Table 3 showed the average students’ scores in each versions of the three tests (1, 2 out of 50 marks and 3 out of 60 marks), (34.9, 36, 34.5 and 34), (32.1, 33.1, 34.3 and 43.9) and (46.8, 47, 45.2 and 43.9) for versions A, B, C and D respectively.
Again there are no statistically different results when we compared version A mean students’ scores to other versions (B, C and D) after applying ANOVA analysis in all three tests as showed in Table 4. (F = 1.14, p = 0.42), (F = 0.75, p = 0.69) and (F = 1.29, p = 0.34); (F = 0.84, p = 0.62), (F = 0.81, p = 0.64) and (F = 0.62, p = 0.79); (F = 0.62, p = 0.79), (F = 0.35, p = 0.95) and (F = 0.83, p = 0.64) for test 1, 2 and 3 respectively.
Table 1. Descriptive analysis of difficulty index among three MCQs tests.
N = Number of Test Items. SD = Standard Deviation.
Table 2. ANOVA comparisons of difficulty index among the three MCQs test.
Level of significance is 5%.
Table 3. Descriptive analysis for the students’ scores among the three MCQs tests.
N = Number of Students per version. SD = Standard Deviation.
Table 4. ANOVA comparisons of students’ scores among the three MCQs test.
This study is the first study comparing more than one version of scrambled but similar-content MCQ papers in a medical school in Saudi Arabia.
Our study failed to identify any differences in the scores of students taking the version which followed content coverage sequence (version A), from other randomized versions (B, C and D).
Similar to our study, Sue D.L. concluded that, the technique of scrambling multiple-choice questions in order to reduce the benefits of student cheating during the exam can be done without risk of biasing student performance (Sue, 2009) .

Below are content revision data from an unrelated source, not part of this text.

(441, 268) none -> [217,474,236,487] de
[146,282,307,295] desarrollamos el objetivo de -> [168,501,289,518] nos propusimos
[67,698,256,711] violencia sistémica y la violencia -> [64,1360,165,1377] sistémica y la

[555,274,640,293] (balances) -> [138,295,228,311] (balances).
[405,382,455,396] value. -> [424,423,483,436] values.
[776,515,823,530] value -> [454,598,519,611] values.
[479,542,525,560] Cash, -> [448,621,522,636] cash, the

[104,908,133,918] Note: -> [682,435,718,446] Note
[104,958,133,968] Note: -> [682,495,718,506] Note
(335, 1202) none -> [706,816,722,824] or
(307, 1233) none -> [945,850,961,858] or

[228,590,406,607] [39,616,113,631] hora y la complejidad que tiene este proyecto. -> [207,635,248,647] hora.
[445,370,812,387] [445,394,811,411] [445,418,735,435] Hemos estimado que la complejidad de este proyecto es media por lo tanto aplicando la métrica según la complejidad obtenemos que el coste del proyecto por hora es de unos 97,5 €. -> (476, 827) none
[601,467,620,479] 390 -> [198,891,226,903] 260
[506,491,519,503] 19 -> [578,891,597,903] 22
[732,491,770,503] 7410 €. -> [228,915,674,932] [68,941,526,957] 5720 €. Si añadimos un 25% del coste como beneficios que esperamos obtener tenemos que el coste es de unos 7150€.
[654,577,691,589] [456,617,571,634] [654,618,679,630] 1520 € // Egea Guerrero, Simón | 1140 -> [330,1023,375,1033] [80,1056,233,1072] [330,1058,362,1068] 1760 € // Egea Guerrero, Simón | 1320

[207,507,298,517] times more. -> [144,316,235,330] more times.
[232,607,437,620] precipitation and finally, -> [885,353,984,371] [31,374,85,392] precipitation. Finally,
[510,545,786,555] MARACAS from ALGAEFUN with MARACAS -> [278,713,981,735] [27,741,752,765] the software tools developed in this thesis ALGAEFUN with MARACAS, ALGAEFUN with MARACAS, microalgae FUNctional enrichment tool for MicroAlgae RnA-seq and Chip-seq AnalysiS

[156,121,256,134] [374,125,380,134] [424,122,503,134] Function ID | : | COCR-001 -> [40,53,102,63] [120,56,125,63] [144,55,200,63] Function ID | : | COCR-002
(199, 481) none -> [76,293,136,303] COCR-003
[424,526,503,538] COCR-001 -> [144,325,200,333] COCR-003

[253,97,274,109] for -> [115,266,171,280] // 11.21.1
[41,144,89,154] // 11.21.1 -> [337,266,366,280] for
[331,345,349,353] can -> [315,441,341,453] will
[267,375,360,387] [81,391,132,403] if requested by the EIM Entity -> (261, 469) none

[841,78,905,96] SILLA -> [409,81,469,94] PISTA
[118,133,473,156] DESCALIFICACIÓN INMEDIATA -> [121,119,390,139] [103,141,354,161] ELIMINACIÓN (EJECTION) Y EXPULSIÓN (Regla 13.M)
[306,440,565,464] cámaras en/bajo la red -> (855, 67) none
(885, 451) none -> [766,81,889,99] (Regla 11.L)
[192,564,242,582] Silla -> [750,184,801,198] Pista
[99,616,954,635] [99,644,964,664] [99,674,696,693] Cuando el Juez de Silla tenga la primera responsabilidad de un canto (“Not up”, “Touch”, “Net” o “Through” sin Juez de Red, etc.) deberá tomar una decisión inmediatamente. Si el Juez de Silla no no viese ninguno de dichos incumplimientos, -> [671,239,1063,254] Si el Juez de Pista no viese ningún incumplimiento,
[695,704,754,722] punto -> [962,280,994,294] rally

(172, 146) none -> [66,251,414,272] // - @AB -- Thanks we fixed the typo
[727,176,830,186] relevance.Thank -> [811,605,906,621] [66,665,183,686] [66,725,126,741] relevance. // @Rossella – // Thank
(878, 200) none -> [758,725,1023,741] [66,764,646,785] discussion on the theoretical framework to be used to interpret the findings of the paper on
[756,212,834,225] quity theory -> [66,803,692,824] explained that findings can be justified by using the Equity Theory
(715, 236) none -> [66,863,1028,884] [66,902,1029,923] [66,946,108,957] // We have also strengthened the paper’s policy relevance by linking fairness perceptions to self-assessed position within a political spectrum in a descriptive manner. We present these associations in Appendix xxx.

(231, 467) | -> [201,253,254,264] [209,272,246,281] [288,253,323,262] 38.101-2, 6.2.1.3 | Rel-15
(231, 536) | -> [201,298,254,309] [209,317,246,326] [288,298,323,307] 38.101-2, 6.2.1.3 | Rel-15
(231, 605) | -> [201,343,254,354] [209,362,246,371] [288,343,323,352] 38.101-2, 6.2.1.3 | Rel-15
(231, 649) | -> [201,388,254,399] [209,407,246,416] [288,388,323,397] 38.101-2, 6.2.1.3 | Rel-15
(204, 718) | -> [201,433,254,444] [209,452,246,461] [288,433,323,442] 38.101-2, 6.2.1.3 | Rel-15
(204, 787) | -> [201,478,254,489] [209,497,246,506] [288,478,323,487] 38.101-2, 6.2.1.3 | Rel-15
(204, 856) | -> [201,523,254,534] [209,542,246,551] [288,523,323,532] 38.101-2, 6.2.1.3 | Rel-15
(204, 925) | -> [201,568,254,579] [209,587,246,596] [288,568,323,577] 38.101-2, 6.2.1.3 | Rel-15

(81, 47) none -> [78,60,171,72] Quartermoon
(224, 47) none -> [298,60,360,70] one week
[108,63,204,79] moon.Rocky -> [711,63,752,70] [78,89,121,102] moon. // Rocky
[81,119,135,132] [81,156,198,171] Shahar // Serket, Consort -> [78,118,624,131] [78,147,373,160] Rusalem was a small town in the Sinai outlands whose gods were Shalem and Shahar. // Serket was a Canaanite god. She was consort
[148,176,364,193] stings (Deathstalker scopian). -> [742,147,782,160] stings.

Another study in medical school in Pakistan comparing more than one sequence of scrambled but similar-content MCQ papers in a high-stake entrance examination over 3 years from 2008 to 2011. It failed to identify any differences in the scores of students receiving the papers which followed content coverage sequence, from those that did not (Khan, Tabasum, Mukhtar, & Iqbal, 2013) .
Zaman et al. concluded that item difficulty is not affected by the sequence of items in the test (Zaman, Niwaz, Faize, & Dahar, 2010) .
On other hand, some studies have shown that there was indeed statistically significant difference in performance when the positions of the items were altered (Ollennu, 2015; Doerner & Calhoun, 2009; Raux, Sangnier, & Ypersele, 2017) .
Although English is foreign language to our students, the sequence of items did not affect their performance, these findings contrast the results of Soureshjani K.H., who revealed that the sequence of items affect foreign language learners’ performance (Soureshjani, 2011) .
5. Conclusion & Recommendations
Up to our knowledge this is the first study comparing more than one version of scrambled but similar-content MCQ papers in a medical school in Saudi Arabia. Our study revealed that randomization of test item into versions to avoid cheating does not affect student performance or the difficulty level of the exam. Our institution can carry on their regulations of scrambling questions into different versions without hesitation. Further studies are recommended in this field to ensure better assessment of our students.